Dabei lässt sich natürlich nicht bestreiten, dass die Kritik an dem verschwenderischen, "faulen" und egoistischen Lebensstil der Menschen nicht sinnvoll ist und gute Anhaltspunkte zur Diskussion geschaffen werden, aber mich störte die Art wie dies geschieht. Im Endeffekt kritisiert er nämlich durchaus auch durchgehend sich selbst. Ob gewollt oder nicht, das wusste ich eben bis zum Ende nicht so genau.
Er macht es sich nämlich bei einigen Beobachtungen, Vorschlägen und Ratschlägen sehr einfach, indem er sagt "so und so muss es sein", dabei aber viele Faktoren außer Acht lässt.
Die vielen Wiederholungen des Gesagten, die er nur umformuliert und den Text dadurch unnötig in die Länge zieht, stehen ebenfalls oft als Paradoxon zur eigenen Aussage. So sagt er in Bezug auf Nachrichten "Hat man einmal den Grundgedanken erfasst, was braucht man Tausende und Abertausende von Beispielen?" (S.156) Gleichzeitig führt er selbst oft ähnliche Beispiele für den gleichen Gedanken an. Zum Beispiel, wenn es darum geht, dass Menschen gerne Statuen errichten, er aber lieber hätte, dass sie sich um ihre Charakterzüge kümmern. (Vgl. S.150 und 96).

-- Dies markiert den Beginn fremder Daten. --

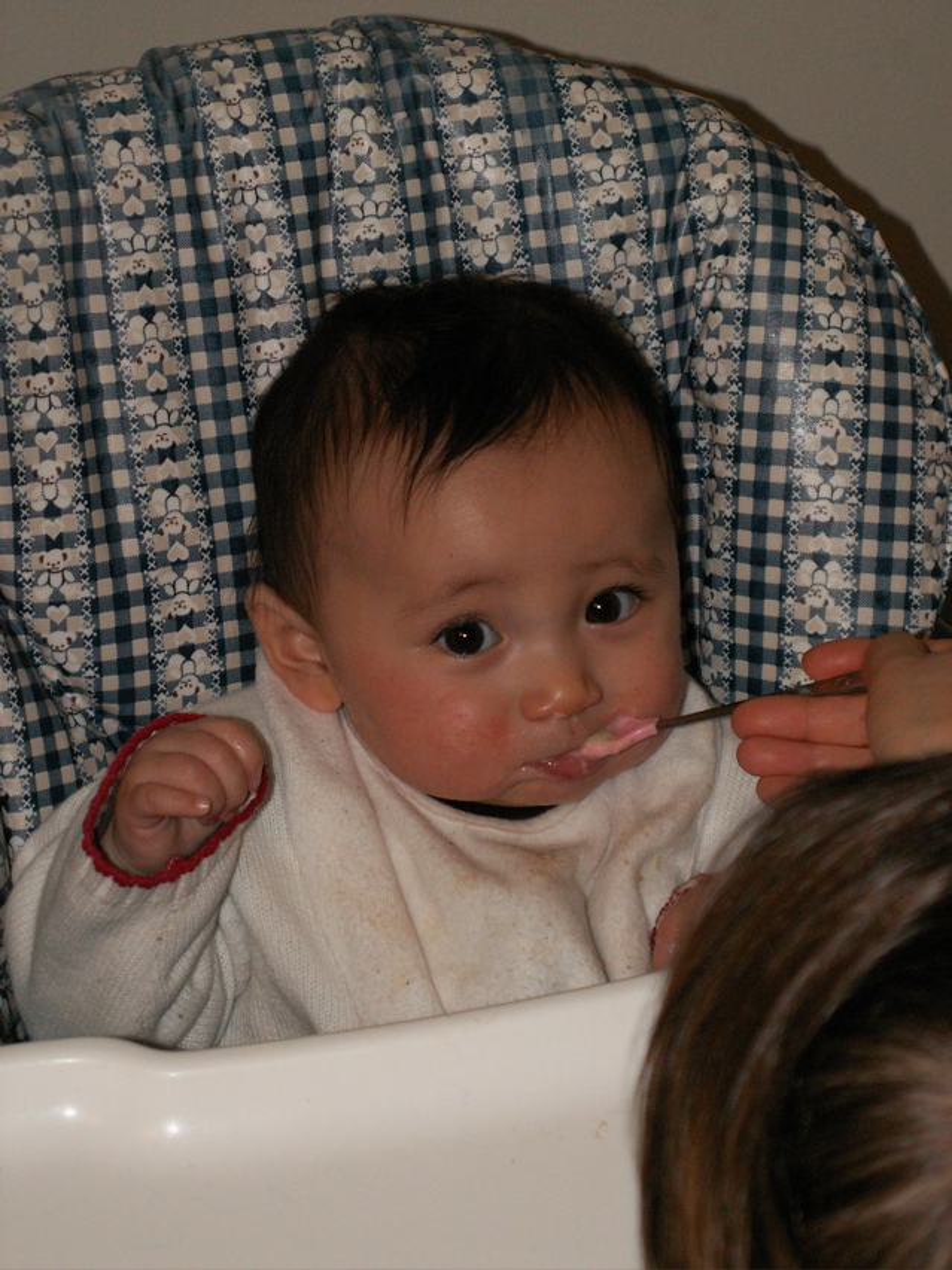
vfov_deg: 19.5
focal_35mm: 101
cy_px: 635
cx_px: 476
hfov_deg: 14.6
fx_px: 3706
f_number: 3.5
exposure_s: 1/40
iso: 160
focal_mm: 16.56
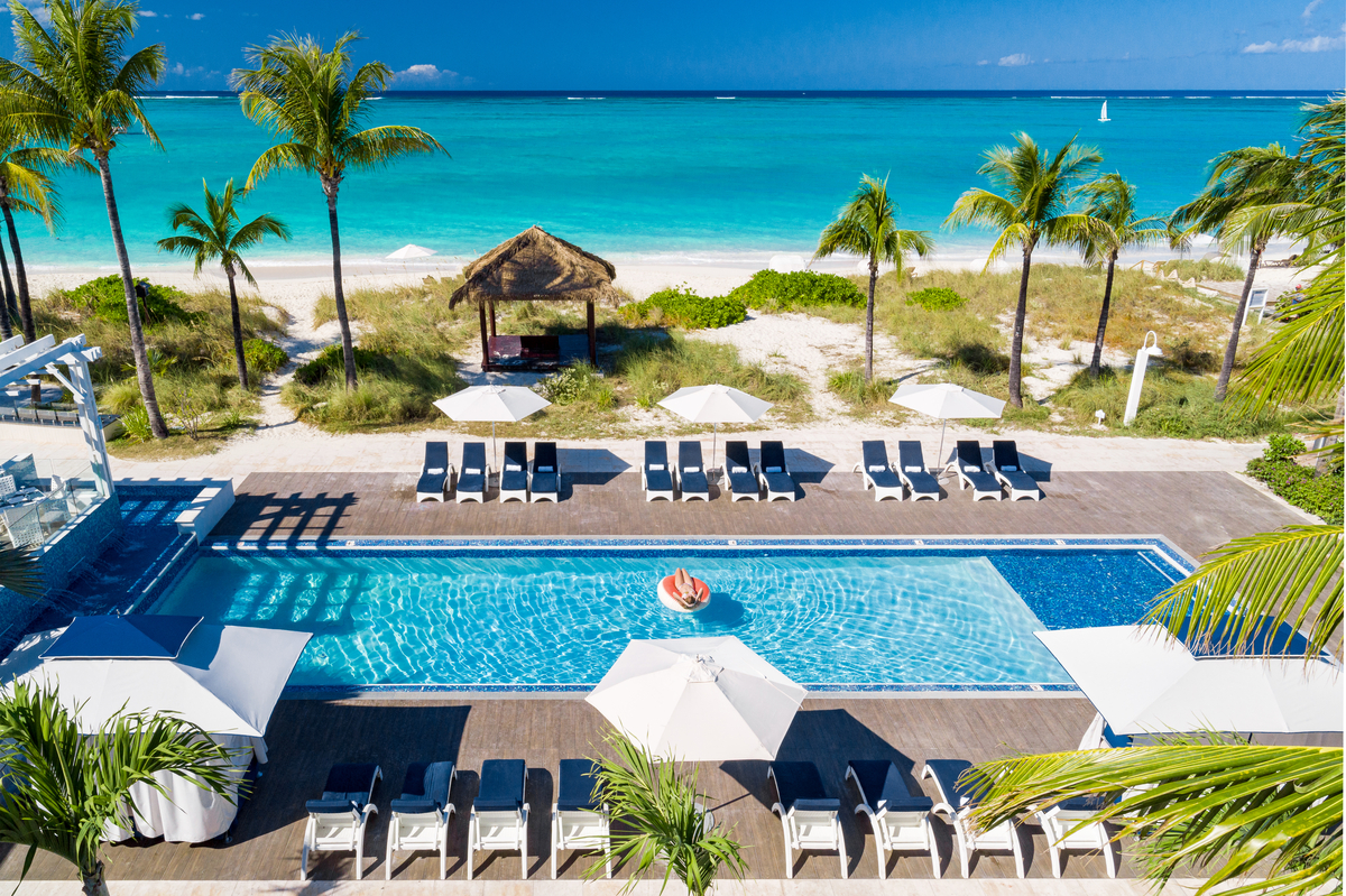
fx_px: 897
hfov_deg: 73.8
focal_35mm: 24
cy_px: 448
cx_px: 673
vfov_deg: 53.1
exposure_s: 1/240
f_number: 11
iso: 400
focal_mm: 16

Ich Verstehe den Reiz, das Buch als Klassiker anzusehen, aber ich finde doch zu viel negative Kritik, als dass ich dem Geschriebenen bedingungslos verfallen wäre. Vielleicht ist dies aber auch das Gute daran, dass man den Text kritisch lesen kann und dennoch etwas Wertvolles daraus zieht.

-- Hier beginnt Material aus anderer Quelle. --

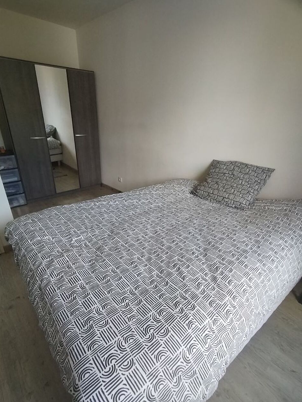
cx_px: 148
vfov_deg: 87.7
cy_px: 212
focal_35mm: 18
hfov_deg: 71.6
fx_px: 209
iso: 120
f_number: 2.2
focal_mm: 1.42
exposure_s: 1/100
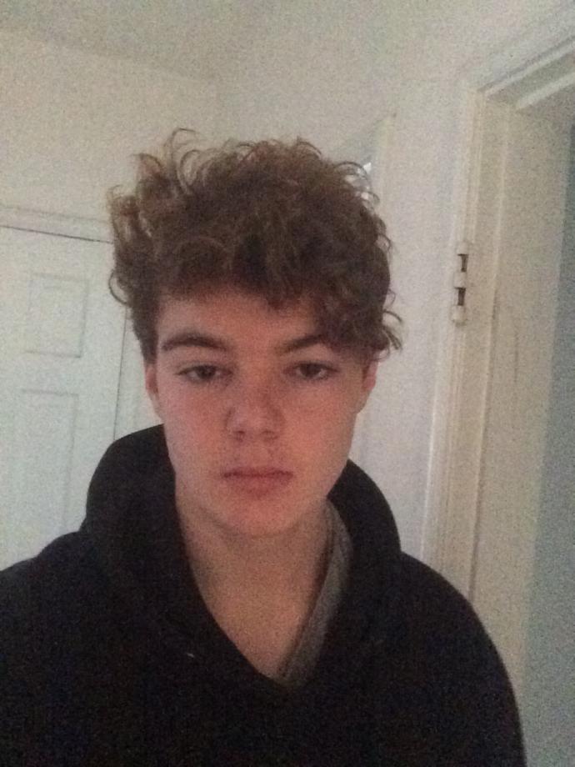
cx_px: 288
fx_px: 687
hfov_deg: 45.4
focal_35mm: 31
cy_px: 384
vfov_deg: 58.4
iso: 1600
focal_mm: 2.15
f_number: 2.4
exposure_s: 1/15
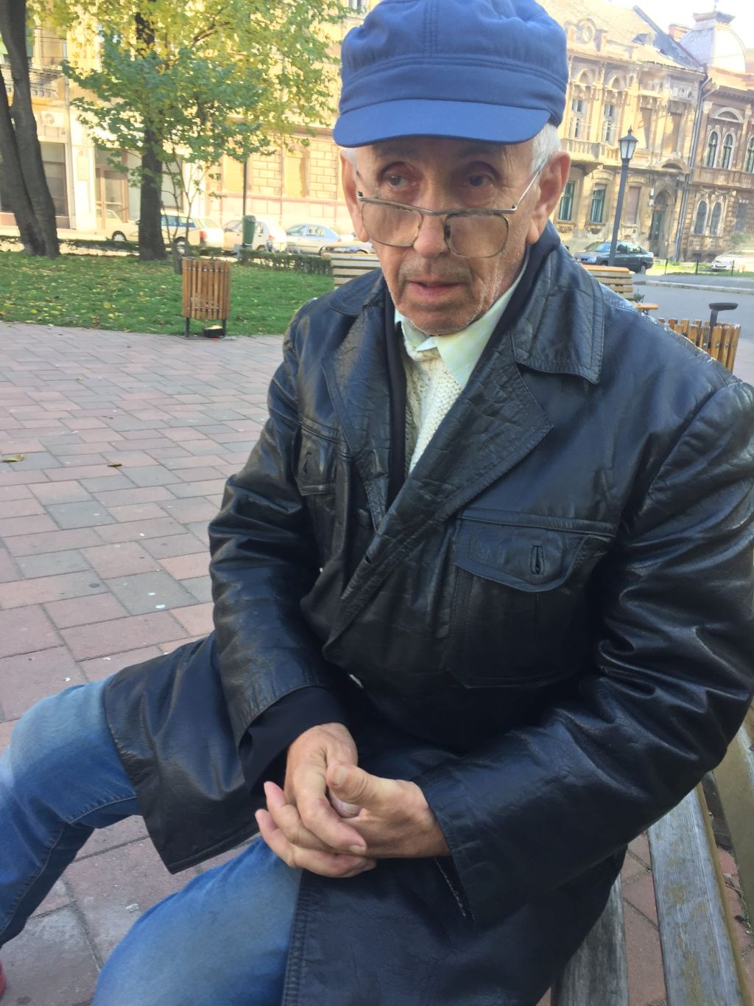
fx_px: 842
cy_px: 503
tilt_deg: -17.2
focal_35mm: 29
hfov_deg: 48.2
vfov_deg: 61.7
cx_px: 377
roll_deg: -1.8
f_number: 2.2
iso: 40
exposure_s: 1/100
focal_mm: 4.15
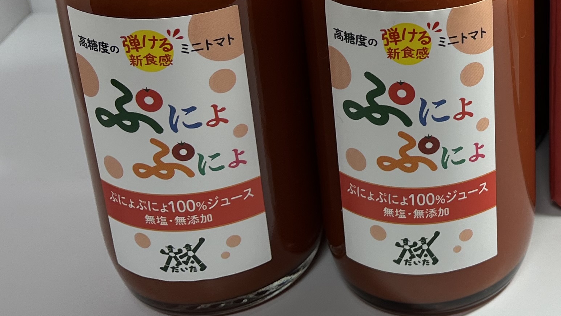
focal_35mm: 74
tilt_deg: -23.2
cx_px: 634
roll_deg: -1.1
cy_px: -60
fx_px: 1101
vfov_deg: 15.7
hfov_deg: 26.1
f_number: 1.6
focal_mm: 5.1
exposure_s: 1/100
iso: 32
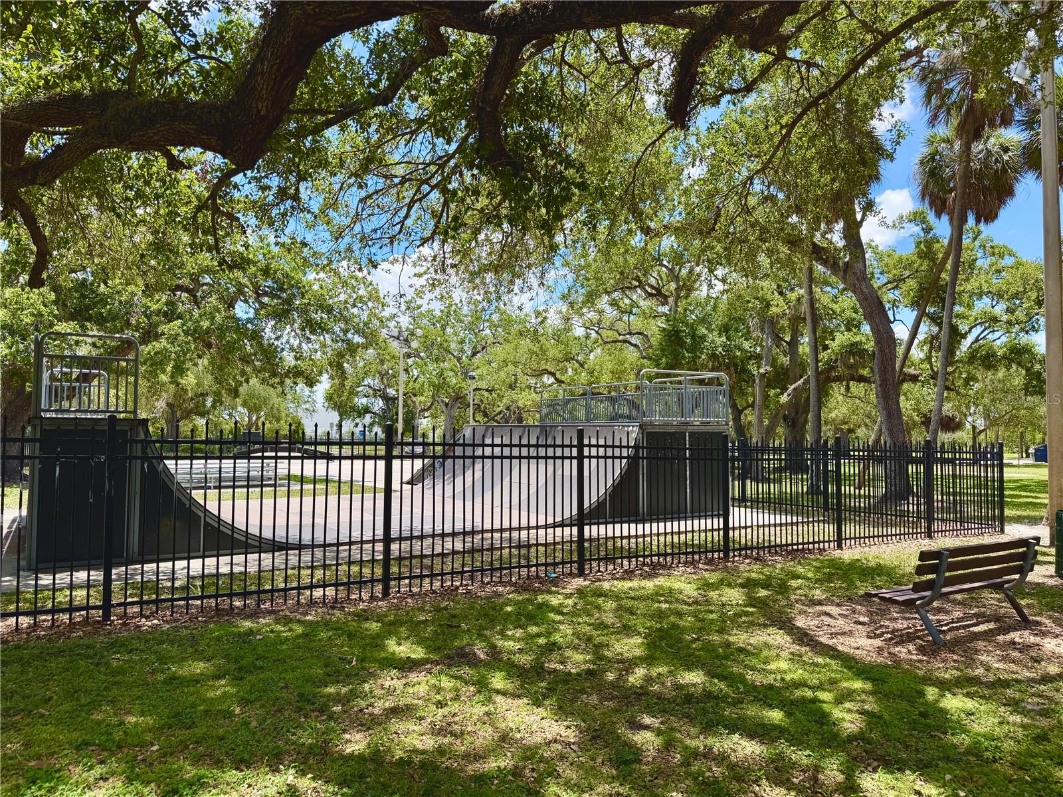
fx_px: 737
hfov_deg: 71.6
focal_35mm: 24
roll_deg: +0.3
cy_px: 398
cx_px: 532
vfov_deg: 56.8
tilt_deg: +2.5
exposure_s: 1/2370
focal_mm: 6.76
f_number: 1.78
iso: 100
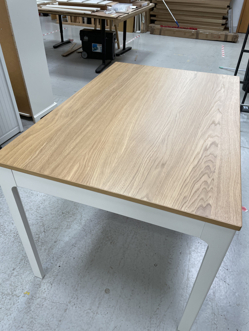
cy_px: 166
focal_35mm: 26
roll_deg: -0.1
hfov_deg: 53.1
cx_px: 124
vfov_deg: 67.3
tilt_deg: -37.1
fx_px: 249
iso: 64
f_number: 1.6
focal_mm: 4.2
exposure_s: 1/100
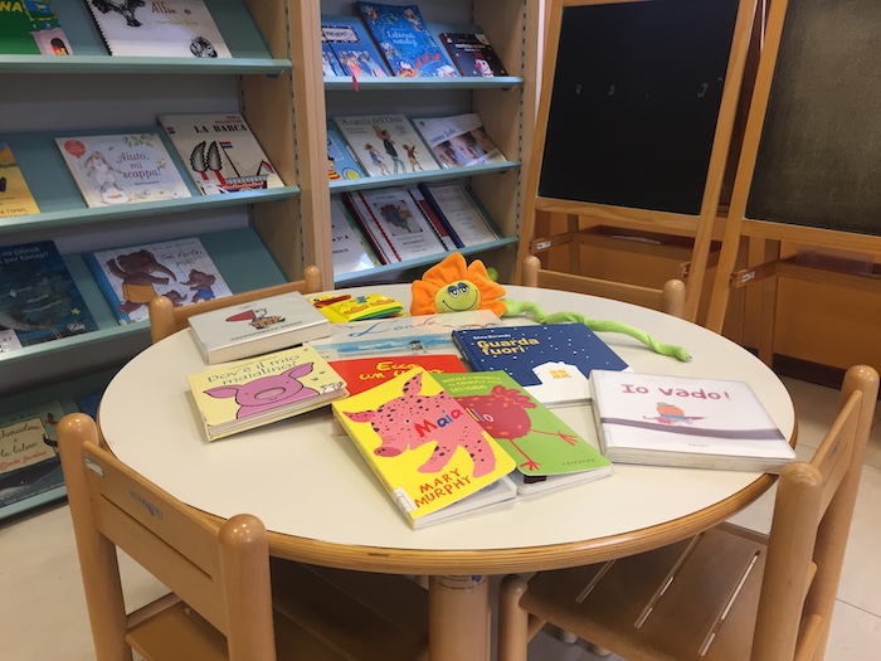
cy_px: 330
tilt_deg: -18.9
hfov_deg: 61.7
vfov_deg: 48.2
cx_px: 440
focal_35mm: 29
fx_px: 738
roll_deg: -0.4
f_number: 2.2
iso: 80
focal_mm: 4.15
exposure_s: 1/33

Das Nachwort gibt durchaus weitere Aufschlüsse über die Entstehung und Hintergründe. Mich konnte es aber nicht davon abhalten, die Art von Thoreau an vielen Stellen beinahe unsympathisch zu finden.

"Ich bin überzeugt, wenn alle so einfach leben würden, wie ich es damals tat, gäbe es weder Diebstahl noch Raub. Dergleichen kommt nur vor, wenn die einen mehr als genug haben, während andere darben." S.280


Ein Klassiker, der mich leider eher enttäuscht zurückgelassen hat. Die Natur- und Tierbeschreibungen fand ich oftmals durchaus geglückt und angenehm zu lesen, aber die Einstellung Thoreaus und die überhebliche Stimmung, die seine Erzählstimme auf mich ausstrahlte, haben mich immer wieder zurückgeworfen und auf Distanz gehalten. Natürlich, die Kritik an gewissen gesellschaftlichen Normen ist durchaus berechtigt und auch in vielerlei Hinsicht wünschenswert, aber auch hier fand ich leider die Umsetzung zu fordernd. Thoreau versucht sich hier selbst an der Kritik der anderen auf eine höhere Stufe zu stellen, was das Lesen irgendwann anstrengend gemacht hat.
Auch wenn ich vom Inhalt nicht überzeugt bin, finde ich die Entscheidung des Manesse Verlags, den Klassiker mit einer neuen Übersetzung und Überarbeitung (inklusive Nachwort und Anmerkungen) näher ans Original zu führen, dennoch sinnvoll. Aufgrund meiner persönlichen Einstellung zum Erzähler, war es schlichtweg kein Buch für mich.